- **Supplied text**
President Obama and leaders of the Democratic Party have criticized Republicans for not agreeing to vote on a Supreme Court nominee. Ironically, former Senator Barack Obama and potential future Democratic Minority Leader Chuck Schumer have both attempted to block past Republican nominees to the Supreme Court. Senator Obama filibustered the nomination of Supreme Court Justice Samuel Alito in 2006. Senator Schumer argued against approving any George W. Bush nominee to the Supreme Court 19 months before the next President would be inaugurated.
In July 2007 Senator Schumer said:
"Given the track record of this President and the obfuscation at the hearings, with respect to the Supreme Court, at least: I will recommend to my colleagues that we should not confirm a Supreme Court nominee EXCEPT in extraordinary circumstances. They must prove by actions—not words—that they are in the mainstream, rather than the Senate proving that they are not."
President Obama is in the last year of his presidency and with an election less than 9 months away, the Senate should wait to decide on a replacement for Justice Scalia until there is a new President.
Claim: The President has a constitutional duty to nominate a Supreme Court Justice in the wake of Justice Scalia's death.
Response: While the power to nominate a Supreme Court Justice resides with the President, only the U.S. Senate has the constitutional authority to confirm. In fact, the Constitution calls on the President to adhere to the advice and consent of the Senate.
Article 2 section 2 of the U.S. Constitution states, "He shall have Power, by and with the Advice and Consent of the Senate, to make Treaties, provided two thirds of the Senators present concur; and he shall nominate, and by and with the Advice and Consent of the Senate, shall appoint Ambassadors, other public Ministers and Consuls, Judges of the supreme Court..."
The Heritage Foundation's authoritative guide to the Constitution explains, "As the president has complete discretion in the use of his veto power, the Senate has complete and final discretion in whether to accept or approve a nomination."
Claim: Senate Republicans should not put politics above their constitutional duties to confirm a new Justice. The Supreme Court cannot function without all 9 of its Justices.
Response: There have been 60 Supreme Court justice vacancies since 1900. Of the 160 individuals who have been nominated to the Supreme Court throughout our nation's history, 25 were not confirmed without receiving a vote. Despite these vacancies, the Supreme Court has been able to perform its duties every time. Waiting for a new President who will be decided by early November will allow the American people to have a critical voice in deciding who the next Supreme Court Justice will be.
Claim: The Senate should be reasonable and at least allow a vote on an Obama Supreme Court nominee.
Response: The debate over replacing Justice Scalia is centered on the nomination process not the merits of any potential nominee. A lame duck president should not fill a seat on the Supreme Court. This should be left up to the next president—Republican or Democrat—who the American people will decide in November. The Senate Judiciary Committee should not consider any nominee.
Claim: Won't Senate Republicans be viewed as obstructionists?
Response: No. The public understands that a lame duck President should not get to set the direction of the Court with another lifetime appointment months before the election. That is why the Senate's "advice and consent" role is so important.

- **Work request**
Retype the passage about the Scalia vacancy word for word, starting at "In July 2007" and ending at "a new President.". Rely only on the passage about the Scalia vacancy.

Stored data:
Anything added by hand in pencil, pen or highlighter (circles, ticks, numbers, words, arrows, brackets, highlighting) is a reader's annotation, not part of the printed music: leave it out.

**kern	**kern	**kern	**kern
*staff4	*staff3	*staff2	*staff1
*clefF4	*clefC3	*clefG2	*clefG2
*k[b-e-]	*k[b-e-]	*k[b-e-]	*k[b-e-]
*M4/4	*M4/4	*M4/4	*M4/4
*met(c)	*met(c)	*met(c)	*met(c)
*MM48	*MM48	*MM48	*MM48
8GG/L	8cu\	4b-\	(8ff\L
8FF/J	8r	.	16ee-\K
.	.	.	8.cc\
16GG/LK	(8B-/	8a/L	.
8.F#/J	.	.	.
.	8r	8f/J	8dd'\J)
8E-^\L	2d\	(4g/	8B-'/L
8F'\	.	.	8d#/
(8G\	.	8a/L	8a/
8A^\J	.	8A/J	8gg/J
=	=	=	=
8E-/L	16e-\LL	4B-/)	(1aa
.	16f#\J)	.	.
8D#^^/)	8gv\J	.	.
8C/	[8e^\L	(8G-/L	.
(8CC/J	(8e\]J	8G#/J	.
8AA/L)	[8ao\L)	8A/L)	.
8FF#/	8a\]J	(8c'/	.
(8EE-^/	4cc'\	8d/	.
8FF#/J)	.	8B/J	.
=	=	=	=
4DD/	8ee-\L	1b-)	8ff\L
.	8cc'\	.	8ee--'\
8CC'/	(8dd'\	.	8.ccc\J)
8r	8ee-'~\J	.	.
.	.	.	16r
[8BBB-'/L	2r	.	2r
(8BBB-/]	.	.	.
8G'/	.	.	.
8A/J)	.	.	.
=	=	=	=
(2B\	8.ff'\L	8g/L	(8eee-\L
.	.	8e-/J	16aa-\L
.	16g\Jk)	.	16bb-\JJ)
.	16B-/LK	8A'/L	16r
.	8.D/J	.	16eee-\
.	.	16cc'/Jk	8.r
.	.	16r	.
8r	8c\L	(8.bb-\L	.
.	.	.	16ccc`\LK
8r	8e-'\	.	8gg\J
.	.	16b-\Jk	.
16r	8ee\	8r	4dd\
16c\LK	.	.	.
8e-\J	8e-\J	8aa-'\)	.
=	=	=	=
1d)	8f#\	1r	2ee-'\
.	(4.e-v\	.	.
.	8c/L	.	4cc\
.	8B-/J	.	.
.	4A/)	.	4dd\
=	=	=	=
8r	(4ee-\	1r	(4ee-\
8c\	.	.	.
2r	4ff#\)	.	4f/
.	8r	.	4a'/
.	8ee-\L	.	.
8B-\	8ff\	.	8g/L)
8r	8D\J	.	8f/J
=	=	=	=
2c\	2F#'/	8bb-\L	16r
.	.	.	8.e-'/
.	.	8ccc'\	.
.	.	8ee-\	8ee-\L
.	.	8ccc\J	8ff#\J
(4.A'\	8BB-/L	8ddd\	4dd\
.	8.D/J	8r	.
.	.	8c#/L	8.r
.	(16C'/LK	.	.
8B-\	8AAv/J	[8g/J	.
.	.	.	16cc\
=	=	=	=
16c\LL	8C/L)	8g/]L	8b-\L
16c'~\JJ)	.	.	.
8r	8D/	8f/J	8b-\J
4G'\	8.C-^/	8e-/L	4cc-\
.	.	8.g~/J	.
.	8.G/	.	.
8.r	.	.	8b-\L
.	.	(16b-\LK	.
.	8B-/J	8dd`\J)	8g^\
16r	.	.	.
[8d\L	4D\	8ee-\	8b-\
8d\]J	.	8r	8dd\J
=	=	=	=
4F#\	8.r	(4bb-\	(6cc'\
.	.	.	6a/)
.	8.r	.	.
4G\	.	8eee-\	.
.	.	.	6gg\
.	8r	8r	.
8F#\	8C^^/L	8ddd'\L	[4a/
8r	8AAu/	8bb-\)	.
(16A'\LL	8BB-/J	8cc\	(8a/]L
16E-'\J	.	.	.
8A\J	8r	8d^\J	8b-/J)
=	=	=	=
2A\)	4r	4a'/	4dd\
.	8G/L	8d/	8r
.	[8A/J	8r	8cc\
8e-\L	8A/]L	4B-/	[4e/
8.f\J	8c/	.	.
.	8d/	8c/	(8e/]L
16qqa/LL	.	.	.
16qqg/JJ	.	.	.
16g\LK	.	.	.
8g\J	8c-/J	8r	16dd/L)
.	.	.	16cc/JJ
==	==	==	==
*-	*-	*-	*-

- **Response to the exercise**
In July 2007 Senator Schumer said:
"Given the track record of this President and the obfuscation at the hearings, with respect to the Supreme Court, at least: I will recommend to my colleagues that we should not confirm a Supreme Court nominee EXCEPT in extraordinary circumstances. They must prove by actions—not words—that they are in the mainstream, rather than the Senate proving that they are not."
President Obama is in the last year of his presidency and with an election less than 9 months away, the Senate should wait to decide on a replacement for Justice Scalia until there is a new President.